◆ Activity 1
In the passage about the Odawa in Holland, Michigan, how big was the parcel the band lived on?
◆ Activity 2
Swap "traders" for "merchants" in the passage about the Odawa in Holland, Michigan, and write out the part between "The Indians living" and "some 400 years.", inclusive.
◆ Activity 3
Write the next part of the passage about the Odawa in Holland, Michigan, picking up after its final sentence.

◆ Source text
== Segment start ==

The Indians living in Holland, Mich., when van Raalte arrived in the mid-1800s, were members of the Odawa Tribe that populated much of Michigan and the Great Lakes region. They were known as traders. The name Odawa is derived from that activity, and gave us the anglicized name Ottawa that settlers applied to a county, a beach and a street in the area. Their small band in Holland, numbering a couple hundred, lived on a 5-acre parcel of their ancestral land that they had purchased from the federal government. The reason goes back some 400 years.

In 1452, as the age of European exploration and conquest was just beginning, Pope Nicholas V sanctioned the conquest, exploitation, and appropriation of non-Christian lands and peoples. Together, religion and royalty in Europe embraced this as the “Doctrine of Discovery.” Forty years later, Columbus claimed the islands and lands he set foot on in the name of Spain. French missionaries traveling from New Orleans up the Mississippi claimed a vast swath of North America in the name of France. Much of the East Coast was claimed by England.

== Segment end ==

(Collected data)
== Segment start ==

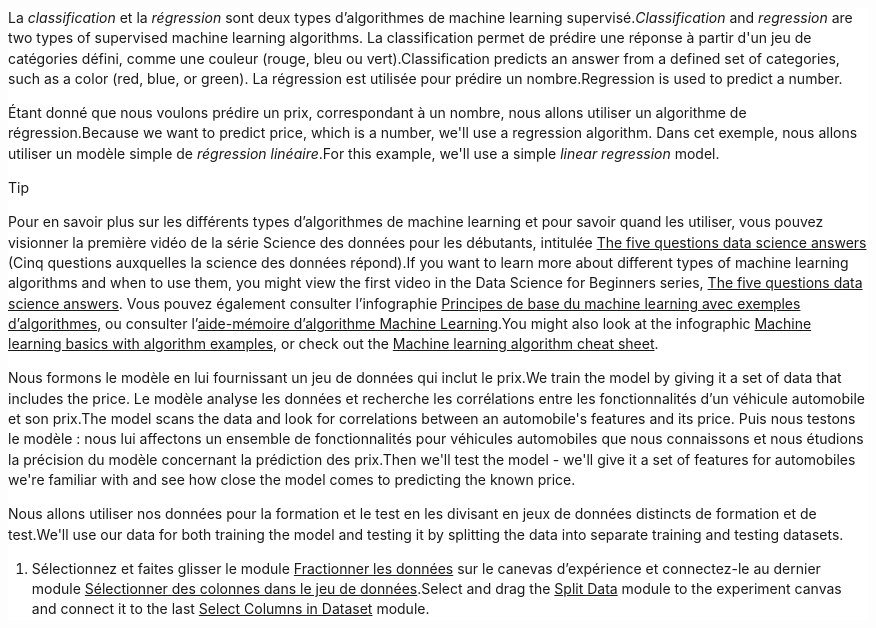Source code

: 
<span data-ttu-id="3e8b0-254">La *classification* et la *régression* sont deux types d’algorithmes de machine learning supervisé.</span><span class="sxs-lookup"><span data-stu-id="3e8b0-254">*Classification* and *regression* are two types of supervised machine learning algorithms.</span></span> <span data-ttu-id="3e8b0-255">La classification permet de prédire une réponse à partir d'un jeu de catégories défini, comme une couleur (rouge, bleu ou vert).</span><span class="sxs-lookup"><span data-stu-id="3e8b0-255">Classification predicts an answer from a defined set of categories, such as a color (red, blue, or green).</span></span> <span data-ttu-id="3e8b0-256">La régression est utilisée pour prédire un nombre.</span><span class="sxs-lookup"><span data-stu-id="3e8b0-256">Regression is used to predict a number.</span></span>

<span data-ttu-id="3e8b0-257">Étant donné que nous voulons prédire un prix, correspondant à un nombre, nous allons utiliser un algorithme de régression.</span><span class="sxs-lookup"><span data-stu-id="3e8b0-257">Because we want to predict price, which is a number, we'll use a regression algorithm.</span></span> <span data-ttu-id="3e8b0-258">Dans cet exemple, nous allons utiliser un modèle simple de *régression linéaire*.</span><span class="sxs-lookup"><span data-stu-id="3e8b0-258">For this example, we'll use a simple *linear regression* model.</span></span>

> [!TIP]
> <span data-ttu-id="3e8b0-259">Pour en savoir plus sur les différents types d’algorithmes de machine learning et pour savoir quand les utiliser, vous pouvez visionner la première vidéo de la série Science des données pour les débutants, intitulée [The five questions data science answers](machine-learning-data-science-for-beginners-the-5-questions-data-science-answers.md) (Cinq questions auxquelles la science des données répond).</span><span class="sxs-lookup"><span data-stu-id="3e8b0-259">If you want to learn more about different types of machine learning algorithms and when to use them, you might view the first video in the Data Science for Beginners series, [The five questions data science answers](machine-learning-data-science-for-beginners-the-5-questions-data-science-answers.md).</span></span> <span data-ttu-id="3e8b0-260">Vous pouvez également consulter l’infographie [Principes de base du machine learning avec exemples d’algorithmes](machine-learning-basics-infographic-with-algorithm-examples.md), ou consulter l’[aide-mémoire d’algorithme Machine Learning](machine-learning-algorithm-cheat-sheet.md).</span><span class="sxs-lookup"><span data-stu-id="3e8b0-260">You might also look at the infographic [Machine learning basics with algorithm examples](machine-learning-basics-infographic-with-algorithm-examples.md), or check out the [Machine learning algorithm cheat sheet](machine-learning-algorithm-cheat-sheet.md).</span></span>

<span data-ttu-id="3e8b0-261">Nous formons le modèle en lui fournissant un jeu de données qui inclut le prix.</span><span class="sxs-lookup"><span data-stu-id="3e8b0-261">We train the model by giving it a set of data that includes the price.</span></span> <span data-ttu-id="3e8b0-262">Le modèle analyse les données et recherche les corrélations entre les fonctionnalités d’un véhicule automobile et son prix.</span><span class="sxs-lookup"><span data-stu-id="3e8b0-262">The model scans the data and look for correlations between an automobile's features and its price.</span></span> <span data-ttu-id="3e8b0-263">Puis nous testons le modèle : nous lui affectons un ensemble de fonctionnalités pour véhicules automobiles que nous connaissons et nous étudions la précision du modèle concernant la prédiction des prix.</span><span class="sxs-lookup"><span data-stu-id="3e8b0-263">Then we'll test the model - we'll give it a set of features for automobiles we're familiar with and see how close the model comes to predicting the known price.</span></span>

<span data-ttu-id="3e8b0-264">Nous allons utiliser nos données pour la formation et le test en les divisant en jeux de données distincts de formation et de test.</span><span class="sxs-lookup"><span data-stu-id="3e8b0-264">We'll use our data for both training the model and testing it by splitting the data into separate training and testing datasets.</span></span>

1. <span data-ttu-id="3e8b0-265">Sélectionnez et faites glisser le module [Fractionner les données][split] sur le canevas d’expérience et connectez-le au dernier module [Sélectionner des colonnes dans le jeu de données][select-columns].</span><span class="sxs-lookup"><span data-stu-id="3e8b0-265">Select and drag the [Split Data][split] module to the experiment canvas and connect it to the last [Select Columns in Dataset][select-columns] module.</span></span>


[runhistory]: machine-learning-manage-experiment-iterations.md
[publish]: machine-learning-publish-a-machine-learning-web-service.md
[walkthrough]: machine-learning-walkthrough-develop-predictive-solution.md
[sign-in-to-studio]: ./media/machine-learning-create-experiment/sign-in-to-studio.png
[rename-experiment]: ./media/machine-learning-create-experiment/rename-experiment.png
[select-visualize]: ./media/machine-learning-create-experiment/select-visualize.png
[evaluate-model]: https://msdn.microsoft.com/library/azure/927d65ac-3b50-4694-9903-20f6c1672089/
[linear-regression]: https://msdn.microsoft.com/library/azure/31960a6f-789b-4cf7-88d6-2e1152c0bd1a/
[clean-missing-data]: https://msdn.microsoft.com/library/azure/d2c5ca2f-7323-41a3-9b7e-da917c99f0c4/
[select-columns]: https://msdn.microsoft.com/library/azure/1ec722fa-b623-4e26-a44e-a50c6d726223/
[score-model]: https://msdn.microsoft.com/library/azure/401b4f92-e724-4d5a-be81-d5b0ff9bdb33/
[split]: https://msdn.microsoft.com/library/azure/70530644-c97a-4ab6-85f7-88bf30a8be5f/
[train-model]: https://msdn.microsoft.com/library/azure/5cc7053e-aa30-450d-96c0-dae4be720977/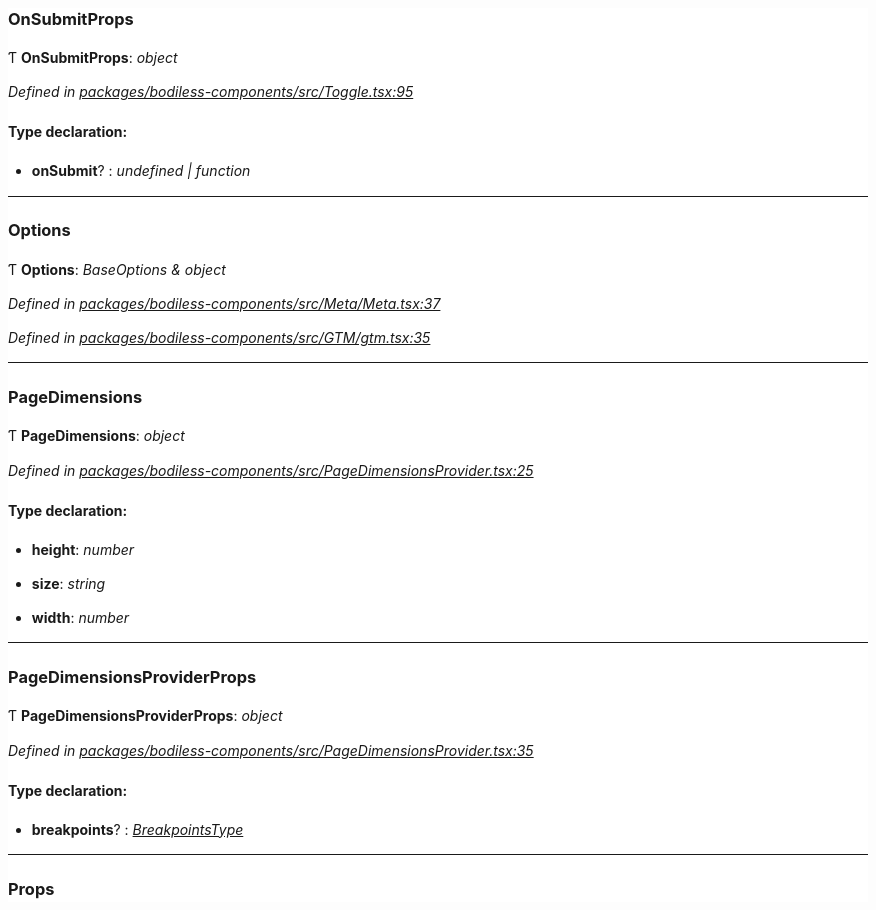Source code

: ###  OnSubmitProps

Ƭ **OnSubmitProps**: *object*

*Defined in [packages/bodiless-components/src/Toggle.tsx:95](https://github.com/VancheeZze/Bodiless-JS/blob/e8581c8a/packages/bodiless-components/src/Toggle.tsx#L95)*

#### Type declaration:

* **onSubmit**? : *undefined | function*

___

###  Options

Ƭ **Options**: *BaseOptions & object*

*Defined in [packages/bodiless-components/src/Meta/Meta.tsx:37](https://github.com/VancheeZze/Bodiless-JS/blob/e8581c8a/packages/bodiless-components/src/Meta/Meta.tsx#L37)*

*Defined in [packages/bodiless-components/src/GTM/gtm.tsx:35](https://github.com/VancheeZze/Bodiless-JS/blob/e8581c8a/packages/bodiless-components/src/GTM/gtm.tsx#L35)*

___

###  PageDimensions

Ƭ **PageDimensions**: *object*

*Defined in [packages/bodiless-components/src/PageDimensionsProvider.tsx:25](https://github.com/VancheeZze/Bodiless-JS/blob/e8581c8a/packages/bodiless-components/src/PageDimensionsProvider.tsx#L25)*

#### Type declaration:

* **height**: *number*

* **size**: *string*

* **width**: *number*

___

###  PageDimensionsProviderProps

Ƭ **PageDimensionsProviderProps**: *object*

*Defined in [packages/bodiless-components/src/PageDimensionsProvider.tsx:35](https://github.com/VancheeZze/Bodiless-JS/blob/e8581c8a/packages/bodiless-components/src/PageDimensionsProvider.tsx#L35)*

#### Type declaration:

* **breakpoints**? : *[BreakpointsType](globals.md#breakpointstype)*

___

###  Props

== Segment end ==

◆ Exercise response 1
It was a 5-acre parcel.

◆ Exercise response 2
The Indians living in Holland, Mich., when van Raalte arrived in the mid-1800s, were members of the Odawa Tribe that populated much of Michigan and the Great Lakes region. They were known as merchants. The name Odawa is derived from that activity, and gave us the anglicized name Ottawa that settlers applied to a county, a beach and a street in the area. Their small band in Holland, numbering a couple hundred, lived on a 5-acre parcel of their ancestral land that they had purchased from the federal government. The reason goes back some 400 years.

◆ Exercise response 3
Such claims changed hands in the course of war. Claimed originally by the French, the Northwest Territories, comprising what would become Michigan and the surrounding upper Midwest states, was lost first to England in the French and Indian War/Seven Years War and then again to the United States following the Revolutionary War.

Though the Doctrine of Discovery had origins with European royalty and the Christian church, it was readily embraced by the young United States. When challenged, it was upheld by the U.S. Supreme Court in 1823. The native peoples had no land records, no surveys, and no deeds. Native people could enjoy rights of occupancy, said the court, but held no right of ownership. What had been claimed first by the French and then the English was now ours. The local native villagers, wanting to own their land, had to purchase it.

So it was that the first settlers of Holland arrived to lands sparsely developed, but not pure wilderness. The village of native Americans sat roughly under what is now the Heinz pickle plant. The land van Raalte purchased and platted adjoined to the east. Beside the Odawa village, there was a Christian mission established on the southeast side of town. George Smith had arrived as a church-sponsored missionary to the natives in 1839, After a few years in a log cabin, he built a permanent home in 1844. Eventually known as Old Wing Mission, it still stands today on 147th Avenue, southeast of the city, and is recognized on the registry of historical places.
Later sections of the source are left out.